§ Problem to solve: Apart from the images, the entire listing below must be restated word for word.
BEGIN Excerpted records
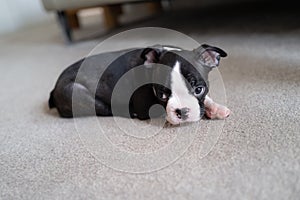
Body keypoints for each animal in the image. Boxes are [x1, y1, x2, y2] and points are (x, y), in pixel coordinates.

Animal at [48, 44, 230, 124]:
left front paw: (216, 108)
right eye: (162, 95)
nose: (182, 111)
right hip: (76, 92)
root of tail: (54, 88)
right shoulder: (147, 107)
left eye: (199, 89)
END Excerpted records
§ Expected answer:
Body keypoints for each animal in the image. Boxes are [x1, y1, x2, y2] and points are (x, y), in pixel coordinates.

Animal at [48, 44, 230, 124]:
left front paw: (216, 108)
right eye: (162, 95)
nose: (182, 111)
right hip: (76, 92)
root of tail: (54, 88)
right shoulder: (147, 107)
left eye: (199, 89)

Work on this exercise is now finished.